PAGE 6
The Spectre In The Cart
by
Stokeman, with a little shiver, put his hand over his eyes as though to shut out the vision that recurred to him. After a long breath he began again.
“In a short time there was a great crowd there, white and black. The general mind flew at once to Absalom Turnell. The negroes present were as earnest in their denunciation as the whites; perhaps, more so, for the whites were past threatening. I knew from the grim-ness that trouble was brewing, and I felt that if Absalom were caught and any evidence were found on him, no power on earth could save him. A party rode off in search of him, and went to old Joel’s house. Neither Absalom nor Joel were there; they had not been home since the election, one of the women said.
“As a law officer of the county I was to a certain extent in charge at Halloway’s and in looking around for all the clews to be found, I came on a splinter of ‘light-wood’ not as large or as long as one’s little finger, stuck in a crack in the floor near the bed: a piece of a stick of ‘fat-pine,’ such as negroes often carry about, and use as tapers. One end had been burned; but the other end was clean and was jagged just as it had been broken off. There was a small scorched place on the planks on either side, and it was evident that this was one of the splinters that had been used in firing the house. I called a couple of the coolest, most level-headed men present and quietly showed them the spot, and they took the splinter out and I put it in my pocket.
“By one of those fortuitous chances which so often happen in every lawyer’s experience, and appear inexplicable, Old Joel Turnell walked up to the house just as we came out. He was as sympathetic as possible, appeared outraged at the crime, professed the highest regard for Halloway, and the deepest sorrow at his death. The sentiment of the crowd was rather one of sympathy with him, that he should have such a son as Absalom.
“I took the old man aside to have a talk with him, to find out where his son was and where he had been the night before. He was equally vehement in his declarations of his son’s innocence, and of professions of regard for Halloway. And suddenly to my astonishment he declared that his son had spent the night with him and had gone away after sunrise.

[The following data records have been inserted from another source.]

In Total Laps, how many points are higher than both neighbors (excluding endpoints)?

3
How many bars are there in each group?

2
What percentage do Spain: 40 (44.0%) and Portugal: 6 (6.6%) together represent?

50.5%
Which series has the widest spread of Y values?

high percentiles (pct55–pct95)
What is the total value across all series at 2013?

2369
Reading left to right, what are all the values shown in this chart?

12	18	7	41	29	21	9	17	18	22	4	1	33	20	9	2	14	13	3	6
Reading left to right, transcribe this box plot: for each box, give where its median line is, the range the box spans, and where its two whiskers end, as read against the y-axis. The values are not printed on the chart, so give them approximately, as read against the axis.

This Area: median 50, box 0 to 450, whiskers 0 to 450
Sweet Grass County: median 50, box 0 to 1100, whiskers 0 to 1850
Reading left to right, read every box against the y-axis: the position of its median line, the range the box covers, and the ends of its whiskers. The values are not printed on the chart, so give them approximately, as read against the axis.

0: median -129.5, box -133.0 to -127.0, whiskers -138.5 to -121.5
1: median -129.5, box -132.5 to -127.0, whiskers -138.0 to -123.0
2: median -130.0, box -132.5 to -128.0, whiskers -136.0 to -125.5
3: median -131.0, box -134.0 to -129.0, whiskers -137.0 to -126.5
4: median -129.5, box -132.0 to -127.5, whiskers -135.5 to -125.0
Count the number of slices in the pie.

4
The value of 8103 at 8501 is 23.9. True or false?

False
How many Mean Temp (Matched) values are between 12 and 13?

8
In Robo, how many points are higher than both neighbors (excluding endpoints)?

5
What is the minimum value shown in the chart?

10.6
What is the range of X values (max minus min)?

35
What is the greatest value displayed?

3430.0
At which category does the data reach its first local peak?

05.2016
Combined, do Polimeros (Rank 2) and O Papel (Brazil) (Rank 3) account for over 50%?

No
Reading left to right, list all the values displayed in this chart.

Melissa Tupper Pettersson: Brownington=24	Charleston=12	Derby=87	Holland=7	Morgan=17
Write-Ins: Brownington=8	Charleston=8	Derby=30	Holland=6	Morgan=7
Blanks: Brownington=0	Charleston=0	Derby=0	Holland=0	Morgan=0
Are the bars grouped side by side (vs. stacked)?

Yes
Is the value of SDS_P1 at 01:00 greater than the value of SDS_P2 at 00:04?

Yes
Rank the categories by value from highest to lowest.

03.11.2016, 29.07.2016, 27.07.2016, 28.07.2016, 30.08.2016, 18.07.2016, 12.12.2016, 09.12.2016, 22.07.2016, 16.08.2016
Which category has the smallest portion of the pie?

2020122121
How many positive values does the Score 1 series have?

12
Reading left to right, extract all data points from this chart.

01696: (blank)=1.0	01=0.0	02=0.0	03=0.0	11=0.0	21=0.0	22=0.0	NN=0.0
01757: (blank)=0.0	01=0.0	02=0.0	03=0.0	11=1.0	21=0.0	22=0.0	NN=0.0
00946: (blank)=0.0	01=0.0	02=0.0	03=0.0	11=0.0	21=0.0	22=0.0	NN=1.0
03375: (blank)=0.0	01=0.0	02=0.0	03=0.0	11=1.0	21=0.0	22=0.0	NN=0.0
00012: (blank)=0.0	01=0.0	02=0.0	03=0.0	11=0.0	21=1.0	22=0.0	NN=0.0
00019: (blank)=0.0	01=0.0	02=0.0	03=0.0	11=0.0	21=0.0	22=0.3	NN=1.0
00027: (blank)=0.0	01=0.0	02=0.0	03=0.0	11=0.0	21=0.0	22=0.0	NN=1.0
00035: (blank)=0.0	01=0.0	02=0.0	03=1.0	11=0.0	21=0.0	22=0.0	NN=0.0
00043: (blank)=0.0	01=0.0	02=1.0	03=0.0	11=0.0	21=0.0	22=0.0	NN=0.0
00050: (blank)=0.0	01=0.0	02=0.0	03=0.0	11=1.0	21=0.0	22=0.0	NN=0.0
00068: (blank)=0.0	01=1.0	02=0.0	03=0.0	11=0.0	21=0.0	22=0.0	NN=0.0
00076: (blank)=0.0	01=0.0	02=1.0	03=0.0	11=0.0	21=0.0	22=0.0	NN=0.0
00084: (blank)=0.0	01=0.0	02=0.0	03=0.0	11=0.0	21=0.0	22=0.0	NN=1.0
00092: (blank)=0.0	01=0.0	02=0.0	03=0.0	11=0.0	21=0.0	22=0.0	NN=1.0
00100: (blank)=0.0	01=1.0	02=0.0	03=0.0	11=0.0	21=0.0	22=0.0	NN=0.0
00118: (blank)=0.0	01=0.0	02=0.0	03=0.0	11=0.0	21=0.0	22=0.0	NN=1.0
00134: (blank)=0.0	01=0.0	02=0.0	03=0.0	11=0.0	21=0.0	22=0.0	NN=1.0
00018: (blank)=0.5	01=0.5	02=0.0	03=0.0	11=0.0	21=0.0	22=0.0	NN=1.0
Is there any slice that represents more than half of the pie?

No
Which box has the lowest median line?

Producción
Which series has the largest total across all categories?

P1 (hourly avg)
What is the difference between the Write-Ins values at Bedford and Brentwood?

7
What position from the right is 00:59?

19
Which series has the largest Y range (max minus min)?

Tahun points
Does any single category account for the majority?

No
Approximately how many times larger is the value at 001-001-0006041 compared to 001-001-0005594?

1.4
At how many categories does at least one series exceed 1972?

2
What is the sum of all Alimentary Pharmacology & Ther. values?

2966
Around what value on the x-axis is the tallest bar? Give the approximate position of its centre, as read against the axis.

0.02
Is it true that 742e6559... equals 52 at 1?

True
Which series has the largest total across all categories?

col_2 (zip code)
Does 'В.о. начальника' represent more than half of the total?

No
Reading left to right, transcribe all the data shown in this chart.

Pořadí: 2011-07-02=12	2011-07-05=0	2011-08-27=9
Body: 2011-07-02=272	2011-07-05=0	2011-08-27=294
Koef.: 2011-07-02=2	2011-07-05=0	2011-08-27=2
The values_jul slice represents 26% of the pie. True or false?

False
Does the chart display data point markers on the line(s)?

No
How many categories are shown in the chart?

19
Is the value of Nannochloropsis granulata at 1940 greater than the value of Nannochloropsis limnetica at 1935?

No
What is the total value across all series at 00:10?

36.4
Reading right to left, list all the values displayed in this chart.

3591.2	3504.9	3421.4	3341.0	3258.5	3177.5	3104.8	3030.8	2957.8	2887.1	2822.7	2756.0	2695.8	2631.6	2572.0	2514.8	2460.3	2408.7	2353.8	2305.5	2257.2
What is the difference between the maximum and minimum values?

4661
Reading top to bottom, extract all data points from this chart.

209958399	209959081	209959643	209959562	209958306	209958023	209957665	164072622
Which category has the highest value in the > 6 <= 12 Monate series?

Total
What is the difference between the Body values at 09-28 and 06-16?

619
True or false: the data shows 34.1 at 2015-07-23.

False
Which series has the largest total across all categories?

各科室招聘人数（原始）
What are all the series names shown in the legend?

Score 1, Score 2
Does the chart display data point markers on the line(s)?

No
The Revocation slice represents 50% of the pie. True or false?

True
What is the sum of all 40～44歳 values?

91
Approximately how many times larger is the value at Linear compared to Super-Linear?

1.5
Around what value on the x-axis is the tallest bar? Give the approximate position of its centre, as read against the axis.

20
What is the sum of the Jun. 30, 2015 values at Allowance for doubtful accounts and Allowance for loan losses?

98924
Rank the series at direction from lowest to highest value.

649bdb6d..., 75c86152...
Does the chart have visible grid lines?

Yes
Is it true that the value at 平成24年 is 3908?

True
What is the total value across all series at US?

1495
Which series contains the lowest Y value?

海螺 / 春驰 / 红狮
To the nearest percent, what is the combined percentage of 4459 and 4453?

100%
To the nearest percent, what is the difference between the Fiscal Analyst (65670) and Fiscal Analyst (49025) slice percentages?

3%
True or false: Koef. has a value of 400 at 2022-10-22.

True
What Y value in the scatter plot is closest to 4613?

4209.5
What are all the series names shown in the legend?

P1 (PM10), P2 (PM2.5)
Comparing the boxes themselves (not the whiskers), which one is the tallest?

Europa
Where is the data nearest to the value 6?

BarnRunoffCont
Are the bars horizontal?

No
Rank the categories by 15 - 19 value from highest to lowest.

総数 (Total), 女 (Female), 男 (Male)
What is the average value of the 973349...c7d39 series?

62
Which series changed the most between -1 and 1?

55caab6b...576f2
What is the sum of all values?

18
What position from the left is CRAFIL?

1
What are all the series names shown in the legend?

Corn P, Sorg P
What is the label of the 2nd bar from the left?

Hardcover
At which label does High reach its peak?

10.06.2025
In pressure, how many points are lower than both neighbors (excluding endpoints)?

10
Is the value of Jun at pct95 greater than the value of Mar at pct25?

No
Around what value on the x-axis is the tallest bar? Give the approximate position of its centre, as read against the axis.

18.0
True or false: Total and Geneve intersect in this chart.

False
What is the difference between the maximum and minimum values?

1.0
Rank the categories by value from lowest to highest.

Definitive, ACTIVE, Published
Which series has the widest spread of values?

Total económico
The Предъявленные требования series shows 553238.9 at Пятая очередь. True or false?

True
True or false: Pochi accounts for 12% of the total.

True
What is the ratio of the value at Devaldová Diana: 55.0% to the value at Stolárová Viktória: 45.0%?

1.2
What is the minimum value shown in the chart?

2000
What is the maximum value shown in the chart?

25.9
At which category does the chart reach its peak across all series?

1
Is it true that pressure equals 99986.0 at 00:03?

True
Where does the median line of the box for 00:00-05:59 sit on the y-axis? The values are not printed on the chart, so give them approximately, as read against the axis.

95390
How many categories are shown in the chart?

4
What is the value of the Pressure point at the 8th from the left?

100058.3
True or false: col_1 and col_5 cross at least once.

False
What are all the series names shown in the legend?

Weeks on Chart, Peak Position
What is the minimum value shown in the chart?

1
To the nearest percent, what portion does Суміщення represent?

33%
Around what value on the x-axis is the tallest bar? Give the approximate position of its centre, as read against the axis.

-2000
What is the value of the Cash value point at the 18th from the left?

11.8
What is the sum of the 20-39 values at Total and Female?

“Then happened one of those fatuous things that have led to the detection of so many negroes and can almost be counted on in their prosecution. Joel took a handkerchief out of his pocket and wiped his face, and as he did so I recognized the very handkerchief Halloway had shown me the night before. With the handkerchief, Joel drew out several splinters of light-wood, one of which had been broken off from a longer piece. I picked it up and it fitted exactly into the piece that had been stuck in the crack in the floor. At first, I could scarcely believe my own senses. Of course, it became my duty to have Joel arrested immediately. But I was afraid to have it done there, the crowd was so deeply incensed. So I called the two men to whom I had shown the light-wood splinter, told them the story, and they promised to get him away and arrest him quietly and take him safely to jail, which they did.
“Even then we did not exactly believe that the old man had any active complicity in the crime, and I was blamed for arresting the innocent old father and letting the guilty son escape. The son, however, was arrested shortly afterward.
“The circumstances from which the crime arose gave the case something of a political aspect, and the prisoners had the best counsel to be procured, both at our local bar and in the capital. The evidence was almost entirely circumstantial, and when I came to work it up I found, as often occurs, that although the case was plain enough on the outside, there were many difficulties in the way of fitting all the circumstances to prove the guilt of the accused and to make out every link in the chain. Particularly was this so in the prosecution of the young man, who was supposed to be the chief criminal, and in whose case there was a strong effort to prove an alibi.